Le 30/05/2024, la division d’opposition rend la présente
DÉCISION:
1. L’opposition no B 3 192 876 est partiellement accueillie, à savoir pour les services contestés suivants:
Classe 41: Services d'éducation et d’éducation et services de formation dans les domaines suivants: nouvelles technologies numériques; cours de programmation; cours de réalisation vidéo; organisation et conduite de conférences, organisation et conduite d’ateliers de formation, organisation et conduite de congrès et symposiums dans les domaines suivants: nouvelles technologies numériques, programmation et réalisation de vidéos.
2. La demande de marque de l’Union européenne no 18 784 183 est rejetée pour tous les services précités.

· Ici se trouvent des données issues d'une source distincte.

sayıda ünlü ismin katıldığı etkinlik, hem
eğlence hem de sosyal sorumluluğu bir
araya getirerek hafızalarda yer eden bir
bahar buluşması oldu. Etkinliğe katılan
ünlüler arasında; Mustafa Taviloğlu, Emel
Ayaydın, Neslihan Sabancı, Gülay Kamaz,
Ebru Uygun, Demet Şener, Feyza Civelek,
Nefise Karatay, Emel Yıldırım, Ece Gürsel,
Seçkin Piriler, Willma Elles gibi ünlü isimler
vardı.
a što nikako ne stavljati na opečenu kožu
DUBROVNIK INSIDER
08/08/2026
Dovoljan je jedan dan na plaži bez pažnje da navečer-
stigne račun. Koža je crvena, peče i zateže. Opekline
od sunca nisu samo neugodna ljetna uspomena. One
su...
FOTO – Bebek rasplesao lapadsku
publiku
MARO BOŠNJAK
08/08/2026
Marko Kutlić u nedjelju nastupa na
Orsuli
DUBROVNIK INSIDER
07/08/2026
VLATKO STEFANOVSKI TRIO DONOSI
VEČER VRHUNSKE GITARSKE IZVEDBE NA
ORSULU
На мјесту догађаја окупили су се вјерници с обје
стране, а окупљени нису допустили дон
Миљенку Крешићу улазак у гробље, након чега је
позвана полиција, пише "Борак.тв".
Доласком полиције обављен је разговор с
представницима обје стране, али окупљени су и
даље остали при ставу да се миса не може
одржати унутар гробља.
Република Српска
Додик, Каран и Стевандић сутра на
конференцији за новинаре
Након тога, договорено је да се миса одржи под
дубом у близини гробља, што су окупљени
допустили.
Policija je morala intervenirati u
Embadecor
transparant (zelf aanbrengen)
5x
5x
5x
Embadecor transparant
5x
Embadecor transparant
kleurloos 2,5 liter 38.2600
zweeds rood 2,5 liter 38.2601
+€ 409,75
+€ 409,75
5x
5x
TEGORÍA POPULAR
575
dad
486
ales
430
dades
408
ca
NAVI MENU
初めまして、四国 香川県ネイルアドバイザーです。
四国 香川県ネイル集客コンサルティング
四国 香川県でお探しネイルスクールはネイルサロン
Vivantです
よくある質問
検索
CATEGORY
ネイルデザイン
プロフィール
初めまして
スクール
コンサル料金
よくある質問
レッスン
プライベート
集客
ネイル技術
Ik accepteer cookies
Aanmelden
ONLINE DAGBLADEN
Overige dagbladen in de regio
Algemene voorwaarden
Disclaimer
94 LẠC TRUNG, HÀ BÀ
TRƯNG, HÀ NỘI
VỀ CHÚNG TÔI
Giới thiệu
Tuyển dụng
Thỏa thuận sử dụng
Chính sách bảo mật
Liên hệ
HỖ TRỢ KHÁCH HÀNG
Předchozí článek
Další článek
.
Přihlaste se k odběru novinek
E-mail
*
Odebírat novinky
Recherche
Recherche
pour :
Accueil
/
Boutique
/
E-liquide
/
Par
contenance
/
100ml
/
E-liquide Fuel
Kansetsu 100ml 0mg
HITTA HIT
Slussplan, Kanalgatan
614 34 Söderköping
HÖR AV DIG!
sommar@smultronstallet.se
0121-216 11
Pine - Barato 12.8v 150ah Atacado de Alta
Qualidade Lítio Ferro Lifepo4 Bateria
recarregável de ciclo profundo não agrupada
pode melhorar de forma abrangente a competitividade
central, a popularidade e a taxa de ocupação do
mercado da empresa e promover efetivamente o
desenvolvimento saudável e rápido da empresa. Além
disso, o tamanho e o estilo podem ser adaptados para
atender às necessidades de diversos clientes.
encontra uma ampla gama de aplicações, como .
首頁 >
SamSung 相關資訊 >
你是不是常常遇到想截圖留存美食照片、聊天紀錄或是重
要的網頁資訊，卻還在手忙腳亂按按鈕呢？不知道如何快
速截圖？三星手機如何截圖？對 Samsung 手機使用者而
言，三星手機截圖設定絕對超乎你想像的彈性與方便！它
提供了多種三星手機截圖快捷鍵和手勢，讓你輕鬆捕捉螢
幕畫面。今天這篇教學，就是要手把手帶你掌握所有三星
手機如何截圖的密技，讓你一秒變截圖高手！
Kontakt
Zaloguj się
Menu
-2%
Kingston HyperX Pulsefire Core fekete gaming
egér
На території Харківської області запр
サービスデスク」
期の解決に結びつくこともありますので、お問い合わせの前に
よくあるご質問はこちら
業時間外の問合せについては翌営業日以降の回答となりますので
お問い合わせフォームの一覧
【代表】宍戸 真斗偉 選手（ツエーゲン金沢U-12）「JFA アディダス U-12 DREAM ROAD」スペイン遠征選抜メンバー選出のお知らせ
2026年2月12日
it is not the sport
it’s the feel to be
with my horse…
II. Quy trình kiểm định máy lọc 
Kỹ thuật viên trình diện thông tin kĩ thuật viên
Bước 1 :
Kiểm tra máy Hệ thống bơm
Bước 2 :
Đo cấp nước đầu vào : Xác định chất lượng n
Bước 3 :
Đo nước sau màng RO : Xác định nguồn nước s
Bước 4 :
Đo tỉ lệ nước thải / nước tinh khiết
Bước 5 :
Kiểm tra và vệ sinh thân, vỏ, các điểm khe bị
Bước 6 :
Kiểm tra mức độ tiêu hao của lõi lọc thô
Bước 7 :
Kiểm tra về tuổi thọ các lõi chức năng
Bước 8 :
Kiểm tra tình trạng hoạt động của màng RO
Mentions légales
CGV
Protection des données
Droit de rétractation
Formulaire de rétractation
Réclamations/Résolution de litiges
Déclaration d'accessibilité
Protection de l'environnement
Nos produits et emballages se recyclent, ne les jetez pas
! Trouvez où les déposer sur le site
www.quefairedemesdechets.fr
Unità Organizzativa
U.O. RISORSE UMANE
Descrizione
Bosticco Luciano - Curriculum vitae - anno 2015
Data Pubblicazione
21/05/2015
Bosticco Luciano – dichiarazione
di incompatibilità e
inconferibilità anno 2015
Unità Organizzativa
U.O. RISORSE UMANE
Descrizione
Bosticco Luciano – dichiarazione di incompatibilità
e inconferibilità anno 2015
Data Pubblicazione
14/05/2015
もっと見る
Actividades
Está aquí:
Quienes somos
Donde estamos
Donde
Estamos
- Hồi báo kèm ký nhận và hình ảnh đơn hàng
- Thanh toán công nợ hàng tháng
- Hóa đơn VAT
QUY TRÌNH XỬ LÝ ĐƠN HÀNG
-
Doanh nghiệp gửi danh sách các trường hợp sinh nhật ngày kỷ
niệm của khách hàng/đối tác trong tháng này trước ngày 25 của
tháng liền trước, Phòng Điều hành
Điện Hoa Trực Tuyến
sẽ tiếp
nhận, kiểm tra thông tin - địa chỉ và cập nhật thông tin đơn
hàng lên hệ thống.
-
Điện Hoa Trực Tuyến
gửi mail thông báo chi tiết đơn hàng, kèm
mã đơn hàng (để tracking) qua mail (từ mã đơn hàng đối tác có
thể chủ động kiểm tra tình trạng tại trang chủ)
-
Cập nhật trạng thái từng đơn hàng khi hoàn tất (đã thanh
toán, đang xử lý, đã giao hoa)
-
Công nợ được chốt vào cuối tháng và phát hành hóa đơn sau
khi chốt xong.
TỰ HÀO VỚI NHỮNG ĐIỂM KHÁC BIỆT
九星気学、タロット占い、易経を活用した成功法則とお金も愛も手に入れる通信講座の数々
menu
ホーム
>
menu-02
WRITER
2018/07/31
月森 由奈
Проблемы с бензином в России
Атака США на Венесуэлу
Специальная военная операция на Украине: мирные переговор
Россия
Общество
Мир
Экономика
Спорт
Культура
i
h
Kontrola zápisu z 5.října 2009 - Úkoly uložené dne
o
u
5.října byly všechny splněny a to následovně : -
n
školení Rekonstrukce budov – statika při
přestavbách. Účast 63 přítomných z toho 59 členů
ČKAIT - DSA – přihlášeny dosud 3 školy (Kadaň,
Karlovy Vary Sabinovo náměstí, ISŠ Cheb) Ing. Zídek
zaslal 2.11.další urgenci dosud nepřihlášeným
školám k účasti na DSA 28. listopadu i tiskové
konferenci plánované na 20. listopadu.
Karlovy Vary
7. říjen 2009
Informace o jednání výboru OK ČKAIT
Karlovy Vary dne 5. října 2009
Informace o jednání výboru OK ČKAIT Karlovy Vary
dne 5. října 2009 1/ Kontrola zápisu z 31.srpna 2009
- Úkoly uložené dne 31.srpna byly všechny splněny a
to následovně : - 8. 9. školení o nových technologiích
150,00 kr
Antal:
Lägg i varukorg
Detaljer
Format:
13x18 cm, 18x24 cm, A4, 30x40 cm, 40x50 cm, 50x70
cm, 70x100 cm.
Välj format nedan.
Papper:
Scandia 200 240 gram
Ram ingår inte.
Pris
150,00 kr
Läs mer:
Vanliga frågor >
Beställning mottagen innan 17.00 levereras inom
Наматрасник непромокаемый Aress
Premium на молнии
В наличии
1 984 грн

Elle peut continuer pour les produits restants.
3. Chaque partie supporte ses propres frais.
MOTIFS
Le 03/04/2023, l’opposante a formé une opposition contre tous les produits et services de la
demande de marque de l’Union européenne no 18 784 183 (marque figurative). L’opposition est fondée sur l’enregistrement international désignant l’Union
européenne no 1 503 013 (marque figurative). L’opposante a invoqué l’article 8, paragraphe 1, point b) du RMUE.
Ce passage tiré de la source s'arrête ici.